Ülke yöneticilerinin, özellikle de başbakanın içerisine düştüğü acıklı durum içimi acıttığı ve üzüntü verdiği için bunları yazıyorum. Askeriyenin üst makamlarında görev yapmış, ancak çirkin işlere bulaştığı ve insanımıza hayatı zehir edecek askeri darbe hesaplarında olduğu için Ergenekon Terör Örgütünden 18 yıl zindana çarptırılan birine hükümetin sahip çıkması, hastalığını bahane edilerek zindandan serbest bırakılmasının sağlaması, Başbakan tarafından ailesinin telefonla aranıp gönüllerinin alınması, bu da yetmiyormuş gibi bizzat Başbakan tarafından hastahanede ziyaret edilmesi çirkin bir zemine sürüklendiğini açıkça ortaya koyuyor. Birileri bunu sıradan bir hasta ziyareti olarak ileri sürebilir. Oysa bu bir değişimin, bir dönüşümün, suçları ispat edilip zindanla cezalandırılsalar bile darbeci zalimlere kucak açıp bağrına basmanın göstergesidir.
Dönüşüp bununla da sınırlı değil. Hükümet yetkilileri halklarının kanını akıtan zalim ve diktatörlerin yıkılması gerektiğini dile getirirken, aralıksız her gün Müslüman kanı döken, katliamlarında sınır tanımayan, ABD ve NATO’yu bağırlarına basmakta, bunlara suçsuz birer masum muamelesi yapıyorlar. ABD her gün yeni katliamlara imza atarken en küçük bir kınamada dahi bulunamıyorlar! Fransa, Mali’ye yönelik askeri operasyon yapıp buradaki Müslümanları yargısız infaza tabi tutarken ve toplu katliamlara girişirken en küçük bir kınamaya tanık olamadık.
Oysa söz konusu Müslümanlar olunca aslan kesilir bizim yöneticilerimiz. Darbecileri ve suçluları ödüllendirirken bedeninin yüzde doksanı felçli olan, önceki cumhurbaşkanları döneminde serbest bırakıldığı halde doktor raporlarına rağmen Ak Parti döneminde zindana atılan ve bu hasta haliyle 14 yılını zindanda geçiren Fikret Bayram, Müslüman olduğu için zindanda tutuluyor.

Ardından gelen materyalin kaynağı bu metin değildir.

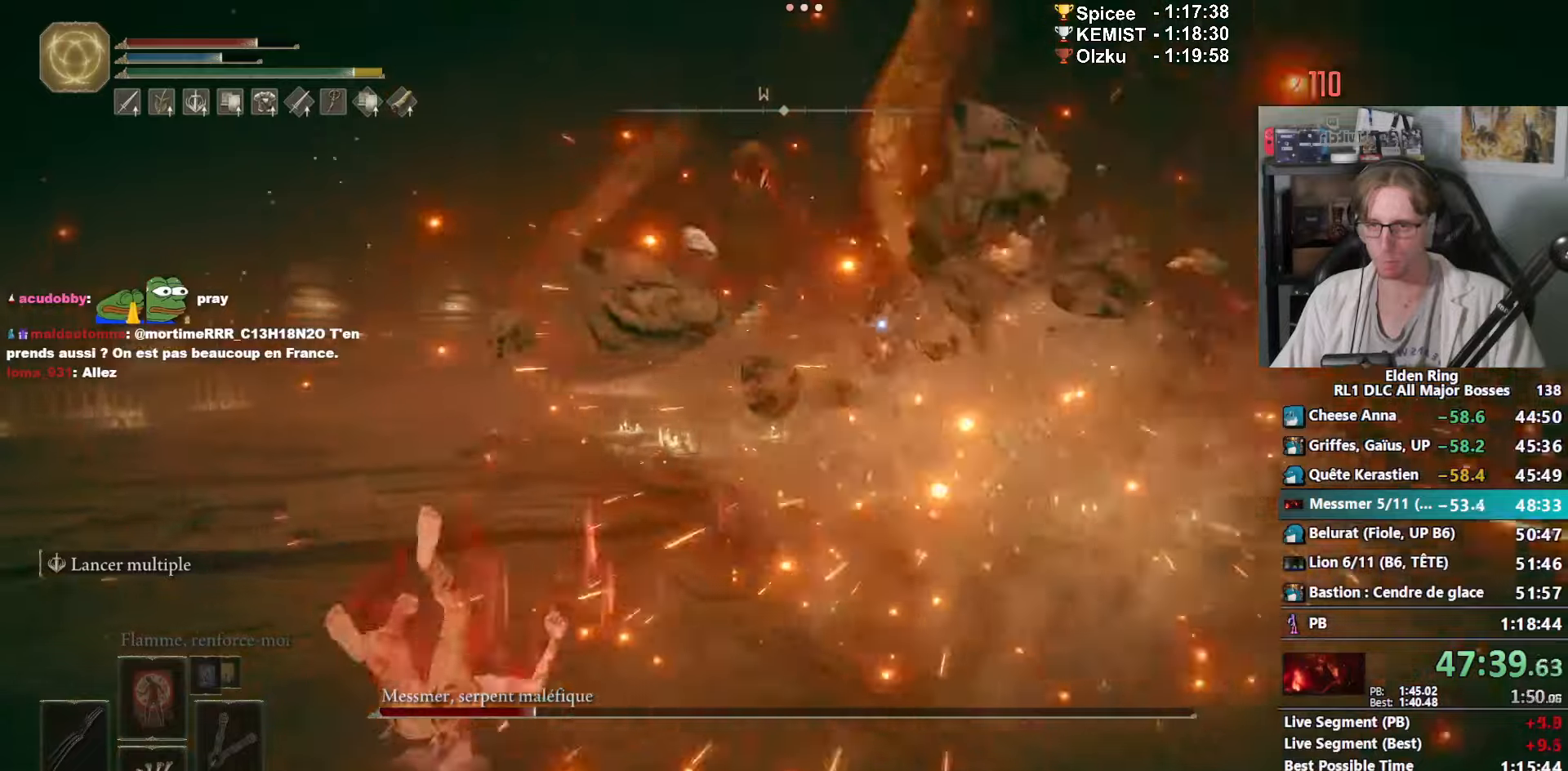
{"keys": ["q"], "mouse": [], "events": []}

Başbakan bırakın 23 yıldır zindanda tutulan Müslümanları, bedeninin yüzde 90’ı felçli olan bir Müslümanın zindanda tutulmasından en küçük bir rahatsızlık duyduğunu göstermiyor. Ancak insanımızı perişan etmeye çalışan darbecilerin birkaç ay zindanda tutulmalarından rahatsızlık duyuyor. Yargıçları uyarıp, darbecileri tutmakla tarihin kendilerini affetmeyeceğini söylüyor. Oysa Müslümanlar için böyle bir yaklaşımda bulunmuyor. Çünkü Müslümanca düşünmenin ve yaşamanın risk olduğunu, böyle bir tavır sergilemesi durumunda içteki ve dıştaki dostları nezdinde kabul görmeyeceğini biliyor.

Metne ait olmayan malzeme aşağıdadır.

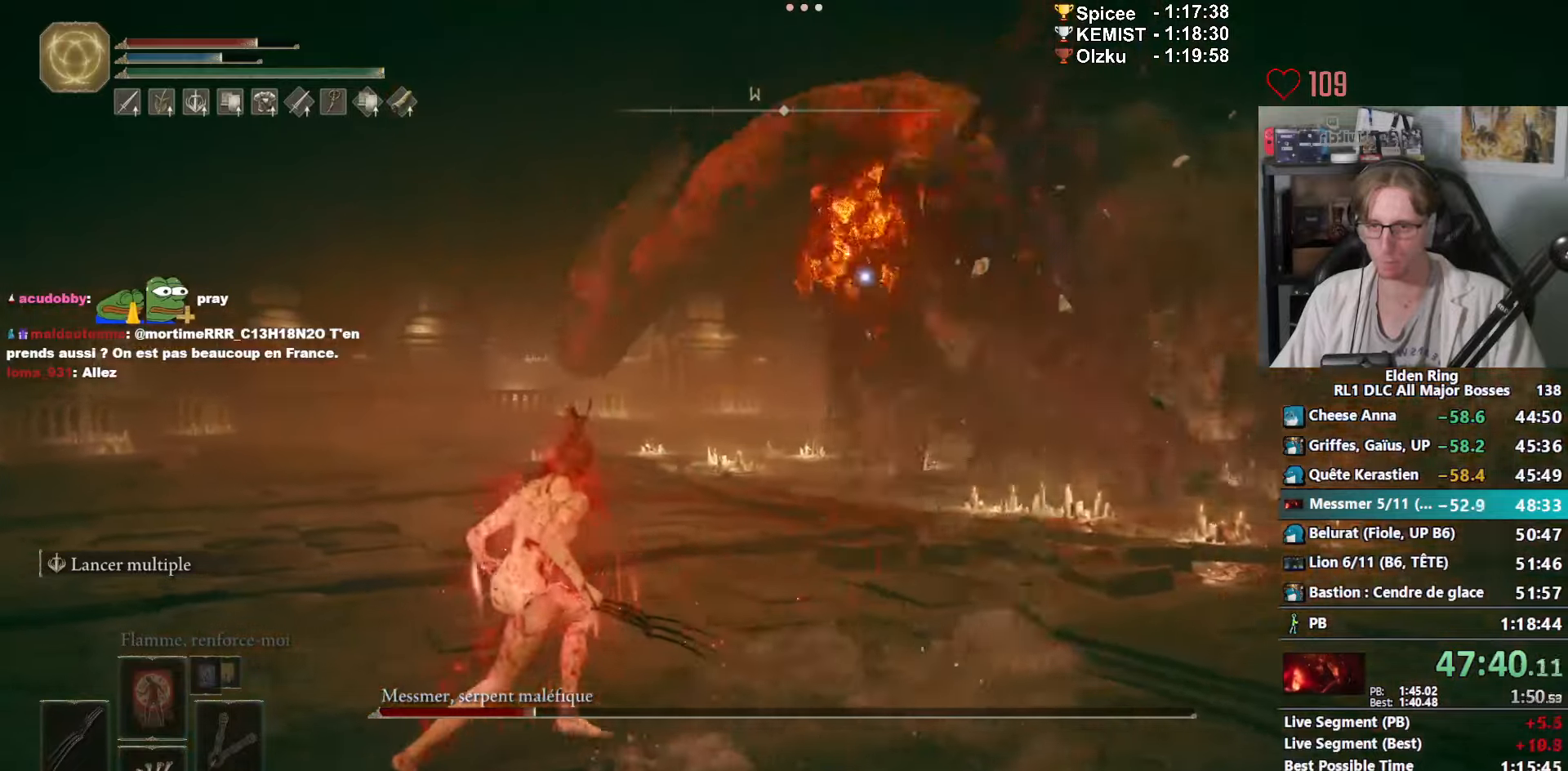
{"keys": ["q"], "mouse": [], "events": []}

18 yıl zindana çarptırılan darbeci Kemalistlerin hastalığı bahane gösterilerek serbest bırakılırken, kendisini onlara affettirircesine hastahane hastahane dolaşan Başbakan teselli aşılamaya çalışıyor. Yakınları ölen zindandaki darbeciler ellerini kollarını sallayıp taziyelere gönderilirken, kanunda olduğu halde Müslüman tutuklular bu haklardan mahrum bırakılıyor. Müslümanlardan görünmemek için elinden geleni yapıyor başbakan! Suçlu askerlerin zindanda tutulmalarına öfkelenip mahkemeleri suçluyor. Ancak 23 yıldır zindanda kalan onlarca Müslümanın neden tutulduğuyla ilgili en küçük bir yorum yapamıyor.

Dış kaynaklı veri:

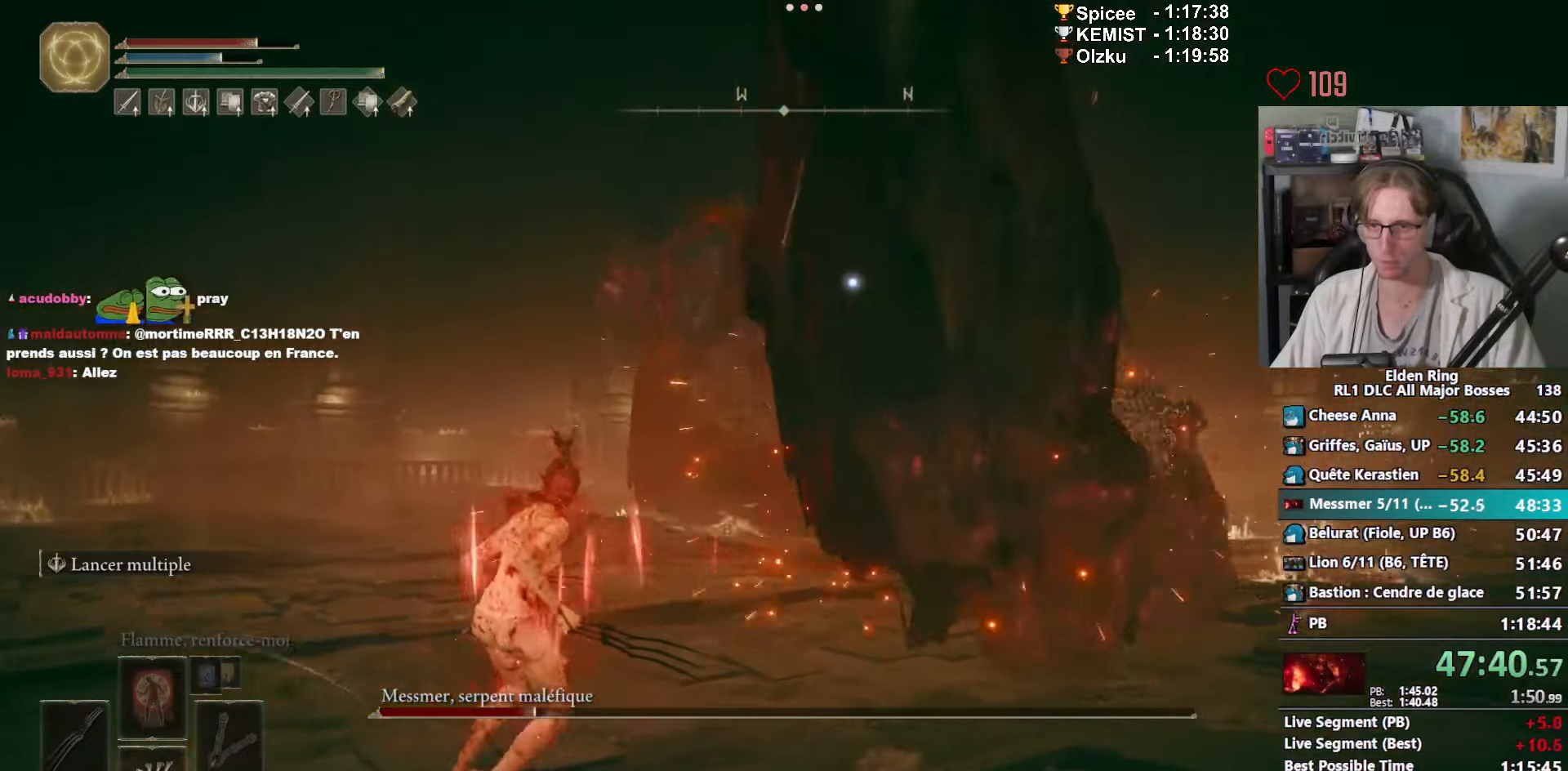
{"keys": ["q"], "mouse": [], "events": []}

İslam’ın, “Kim kimlere benzerse onlardandır, onlarla hasrolunur” desturuna binaen bunlara üzülüyorum. Bir Müslümanın İslam düşmanlarının kuyruğuna yapışması, bu millete yıllarca acı çektiren ve ülkeyi koca bir hapishaneye dönüştüren, ancak son şutları kale direğinden dönüp suçüstü yakalanan suçluların eteğine yapışması kötü bir yönelişten haber veriyor. Yoksa Başbakan ülke yönetiminde ebediyen kalacağını mı zannediyor? Oysa hiçbir çabası onları memnun etmeye yetmeyecek! Allah Teâla “Onların dinlerine girmedikçe senden razı olmazlar” buyurmakta ve İslam düşmanlarının razı olmalarının tek yolunun onlar gibi İslam’a cephe alıp doğrudan İslam’a karşı savaş bayrağını kaldırmakla mümkün olabileceğine işaret etmektedir.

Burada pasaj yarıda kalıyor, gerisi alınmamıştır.